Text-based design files

========

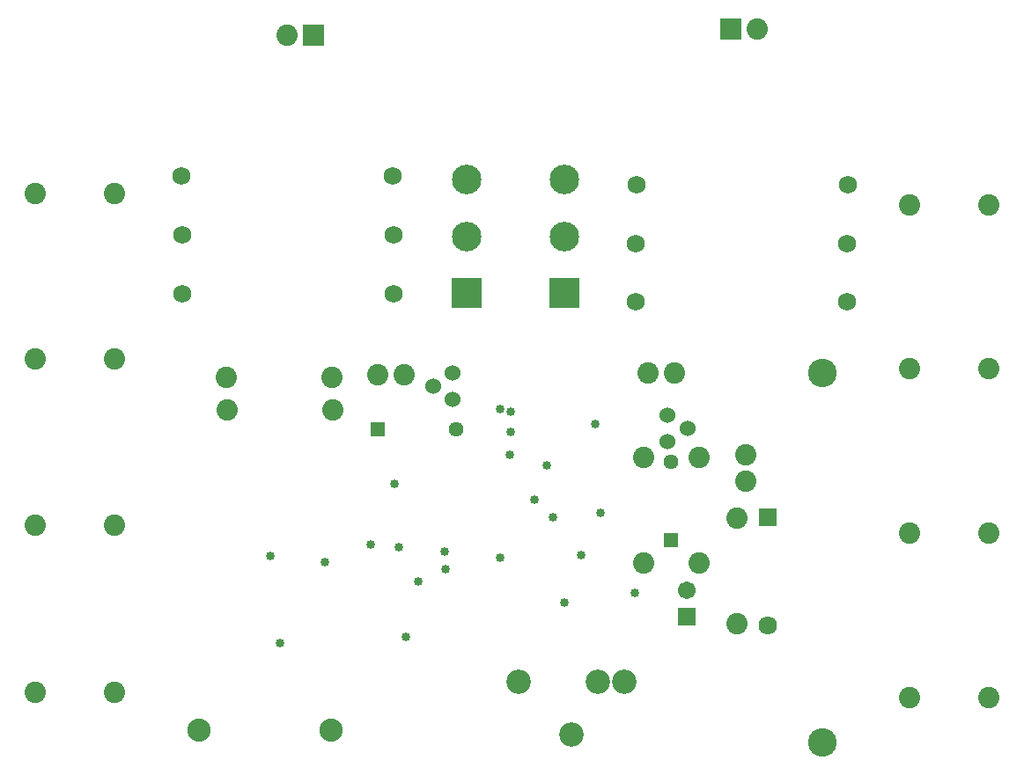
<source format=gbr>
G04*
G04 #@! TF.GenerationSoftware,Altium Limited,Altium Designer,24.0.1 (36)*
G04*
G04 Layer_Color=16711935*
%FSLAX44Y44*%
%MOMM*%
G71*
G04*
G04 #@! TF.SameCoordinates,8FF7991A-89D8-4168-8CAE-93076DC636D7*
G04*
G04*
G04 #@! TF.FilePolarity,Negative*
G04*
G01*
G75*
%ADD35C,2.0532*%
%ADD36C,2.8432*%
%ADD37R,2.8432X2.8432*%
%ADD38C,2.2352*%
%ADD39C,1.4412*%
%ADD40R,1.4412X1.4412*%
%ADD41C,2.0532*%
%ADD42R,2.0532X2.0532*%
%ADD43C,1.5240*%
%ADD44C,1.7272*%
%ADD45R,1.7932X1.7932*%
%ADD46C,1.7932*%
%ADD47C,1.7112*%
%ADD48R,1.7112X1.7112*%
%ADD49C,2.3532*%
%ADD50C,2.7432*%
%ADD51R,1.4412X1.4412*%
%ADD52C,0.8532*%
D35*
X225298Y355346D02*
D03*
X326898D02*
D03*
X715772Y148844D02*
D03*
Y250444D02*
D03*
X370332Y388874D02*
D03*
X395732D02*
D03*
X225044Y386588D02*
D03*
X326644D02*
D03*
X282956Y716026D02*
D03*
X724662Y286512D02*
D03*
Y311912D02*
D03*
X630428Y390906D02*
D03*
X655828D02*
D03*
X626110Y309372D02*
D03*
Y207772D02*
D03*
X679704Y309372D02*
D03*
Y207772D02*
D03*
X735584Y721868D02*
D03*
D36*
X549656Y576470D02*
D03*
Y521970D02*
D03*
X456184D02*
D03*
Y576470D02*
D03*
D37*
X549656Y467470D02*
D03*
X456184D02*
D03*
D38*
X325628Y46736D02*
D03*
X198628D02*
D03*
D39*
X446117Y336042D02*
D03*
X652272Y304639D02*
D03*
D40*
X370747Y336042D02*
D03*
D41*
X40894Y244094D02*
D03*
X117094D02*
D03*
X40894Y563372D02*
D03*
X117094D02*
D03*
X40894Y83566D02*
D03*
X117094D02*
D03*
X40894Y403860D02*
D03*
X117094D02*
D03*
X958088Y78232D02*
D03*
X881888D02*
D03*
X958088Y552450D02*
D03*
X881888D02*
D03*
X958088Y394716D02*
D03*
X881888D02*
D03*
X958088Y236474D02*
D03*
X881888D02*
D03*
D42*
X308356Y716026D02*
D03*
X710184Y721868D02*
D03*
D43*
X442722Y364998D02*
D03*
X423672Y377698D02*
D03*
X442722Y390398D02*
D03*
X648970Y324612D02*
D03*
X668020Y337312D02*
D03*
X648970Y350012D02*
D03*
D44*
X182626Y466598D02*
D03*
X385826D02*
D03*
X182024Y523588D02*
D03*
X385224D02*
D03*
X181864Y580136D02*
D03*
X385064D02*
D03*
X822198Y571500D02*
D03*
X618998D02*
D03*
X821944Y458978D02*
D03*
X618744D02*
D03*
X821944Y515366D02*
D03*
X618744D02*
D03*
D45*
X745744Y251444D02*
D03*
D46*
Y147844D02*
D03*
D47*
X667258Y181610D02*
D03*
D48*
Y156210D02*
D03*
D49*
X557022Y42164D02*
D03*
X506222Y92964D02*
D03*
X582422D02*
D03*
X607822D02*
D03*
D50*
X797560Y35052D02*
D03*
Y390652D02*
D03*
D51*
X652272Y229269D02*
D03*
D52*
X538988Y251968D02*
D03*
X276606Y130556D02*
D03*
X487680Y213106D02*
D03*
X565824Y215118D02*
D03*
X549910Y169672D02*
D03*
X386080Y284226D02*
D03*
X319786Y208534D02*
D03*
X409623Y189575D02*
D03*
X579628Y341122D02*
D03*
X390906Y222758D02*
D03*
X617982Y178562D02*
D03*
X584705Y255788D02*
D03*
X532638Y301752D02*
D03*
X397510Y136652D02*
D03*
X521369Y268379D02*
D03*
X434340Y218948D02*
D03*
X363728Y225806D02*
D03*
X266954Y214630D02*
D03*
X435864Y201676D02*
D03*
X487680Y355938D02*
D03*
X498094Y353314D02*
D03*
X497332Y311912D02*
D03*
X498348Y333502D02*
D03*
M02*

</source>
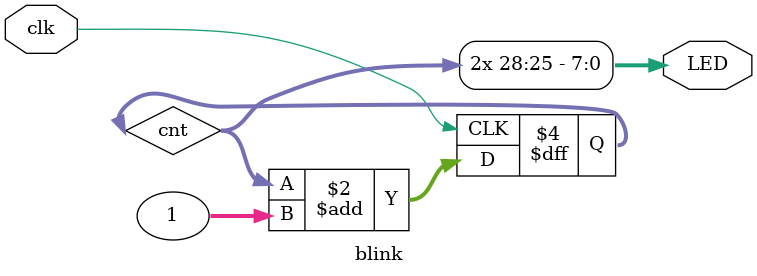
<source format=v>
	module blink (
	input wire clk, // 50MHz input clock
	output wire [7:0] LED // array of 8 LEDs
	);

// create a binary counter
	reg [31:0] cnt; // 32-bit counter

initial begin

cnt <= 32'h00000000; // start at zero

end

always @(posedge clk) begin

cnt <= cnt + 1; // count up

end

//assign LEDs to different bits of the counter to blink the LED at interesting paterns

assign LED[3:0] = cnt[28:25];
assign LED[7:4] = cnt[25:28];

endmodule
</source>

========

For the records above, state how many lines contain "LEDs". Add nothing to the number.

2